PROBLEMS AND TASKS:
#1 Reproduce the stretch of the PGA type I treatment text from "For the most" through "fluconazole and ketoconazole.", word for word.
#2 According to the PGA type I treatment text, what oral therapy is usually adequate for hypoparathyroidism?

EXERCISE TEXT:
━━━━━━

Type I Polyglandular Autoimmune Syndrome Treatment & Management

  • Author: Saleh A Aldasouqi, MD, FACP, FACE, ECNU; Chief Editor: George T Griffing, MD   more...
 
Updated: Aug 18, 2011
 

Medical Care

The treatment for polyglandular autoimmune (PGA) syndrome, type I, is targeted at whatever organ is affected. It is always best to identify and treat the respective autoimmunity before any significant morbidity can develop.

For the most part, replacement therapy and patient education about the chronic diseases are integral to treatment success. The educational aspect is extremely important, because it helps the patient with the early detection of any new autoimmune states and aids in the adequate treatment of this chronic syndrome.

  • Mucocutaneous candidiasis
    • This condition is treated with oral fluconazole and ketoconazole.
    • Absorption of ketoconazole may be compromised if coexistent atrophic gastritis exists. Ketoconazole may also inhibit adrenal and gonadal synthesis, which could worsen the coexistent Addison disease and cause hepatitis.
    • Fluconazole is preferred, because it does not inhibit steroidogenesis and is less frequently associated with the development of hepatitis. It is, however, an expensive medication.
  • Hypoparathyroidism
    • This disorder usually is gradual and permanent, and oral calcium and vitamin D usually are adequate therapy. Doses of vitamin D range from 50,000-100,000 U/d. Calcitriol (1,25-dihydroxy D) is a better choice physiologically, but it is more expensive. Other vitamin D synthetic analogues also are suitable for replacement, but cost again must be considered.

━━━━━━

Limb landmark coordinates:
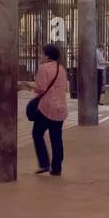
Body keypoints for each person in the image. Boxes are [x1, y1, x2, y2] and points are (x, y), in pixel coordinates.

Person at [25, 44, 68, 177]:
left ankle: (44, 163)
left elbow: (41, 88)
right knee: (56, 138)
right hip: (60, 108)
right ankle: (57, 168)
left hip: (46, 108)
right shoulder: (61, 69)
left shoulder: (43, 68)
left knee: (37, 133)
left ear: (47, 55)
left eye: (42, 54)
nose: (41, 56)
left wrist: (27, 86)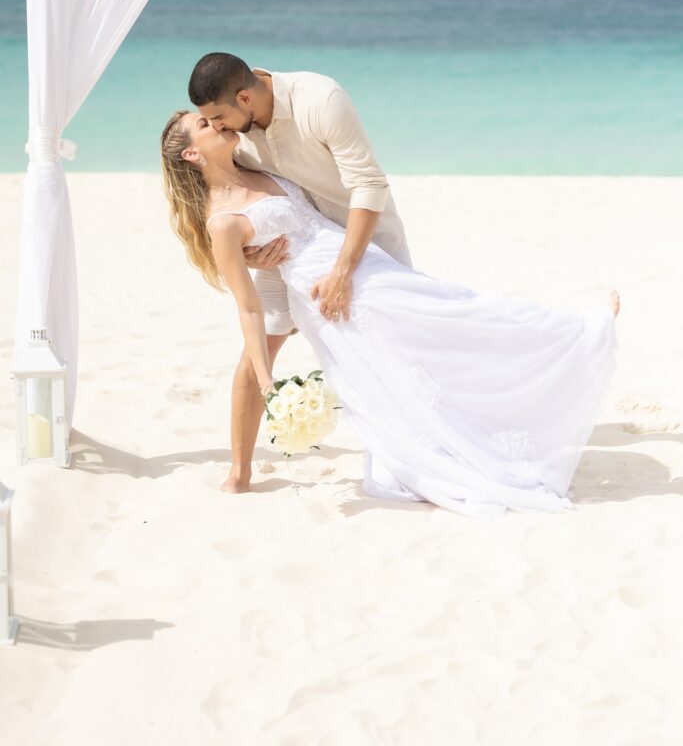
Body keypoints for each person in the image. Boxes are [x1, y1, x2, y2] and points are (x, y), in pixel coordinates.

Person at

━━━━━━

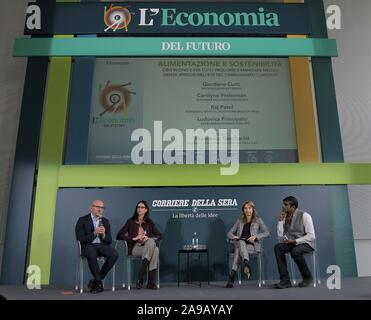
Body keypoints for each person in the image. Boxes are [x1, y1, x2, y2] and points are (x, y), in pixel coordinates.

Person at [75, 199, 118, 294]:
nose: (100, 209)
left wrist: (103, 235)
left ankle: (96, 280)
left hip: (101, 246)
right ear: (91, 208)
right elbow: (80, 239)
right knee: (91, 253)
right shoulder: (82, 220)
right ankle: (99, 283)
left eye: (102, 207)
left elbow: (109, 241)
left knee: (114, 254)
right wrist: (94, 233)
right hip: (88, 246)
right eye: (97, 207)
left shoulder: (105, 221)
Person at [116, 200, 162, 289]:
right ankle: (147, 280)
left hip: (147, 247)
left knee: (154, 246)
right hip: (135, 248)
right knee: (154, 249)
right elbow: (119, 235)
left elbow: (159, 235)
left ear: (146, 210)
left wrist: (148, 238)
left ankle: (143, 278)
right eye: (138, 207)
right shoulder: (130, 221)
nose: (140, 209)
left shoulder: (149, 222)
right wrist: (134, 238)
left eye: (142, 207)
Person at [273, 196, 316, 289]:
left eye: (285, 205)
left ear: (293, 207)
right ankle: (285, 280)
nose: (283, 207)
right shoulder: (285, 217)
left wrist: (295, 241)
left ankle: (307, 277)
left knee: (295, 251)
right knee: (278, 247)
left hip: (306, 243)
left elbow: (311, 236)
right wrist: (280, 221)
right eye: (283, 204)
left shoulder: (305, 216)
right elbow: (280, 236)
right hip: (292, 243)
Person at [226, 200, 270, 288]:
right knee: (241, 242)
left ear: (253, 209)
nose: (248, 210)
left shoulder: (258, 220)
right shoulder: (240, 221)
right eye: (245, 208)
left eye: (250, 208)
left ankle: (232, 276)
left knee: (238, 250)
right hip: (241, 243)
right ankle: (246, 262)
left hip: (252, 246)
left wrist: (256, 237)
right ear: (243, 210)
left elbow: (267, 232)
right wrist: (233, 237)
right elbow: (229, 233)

━━━━━━

OUTPUTS IN ORDER:
#1
For the most part, replacement therapy and patient education about the chronic diseases are integral to treatment success. The educational aspect is extremely important, because it helps the patient with the early detection of any new autoimmune states and aids in the adequate treatment of this chronic syndrome.

  • Mucocutaneous candidiasis
    • This condition is treated with oral fluconazole and ketoconazole.

#2 Oral calcium and vitamin D.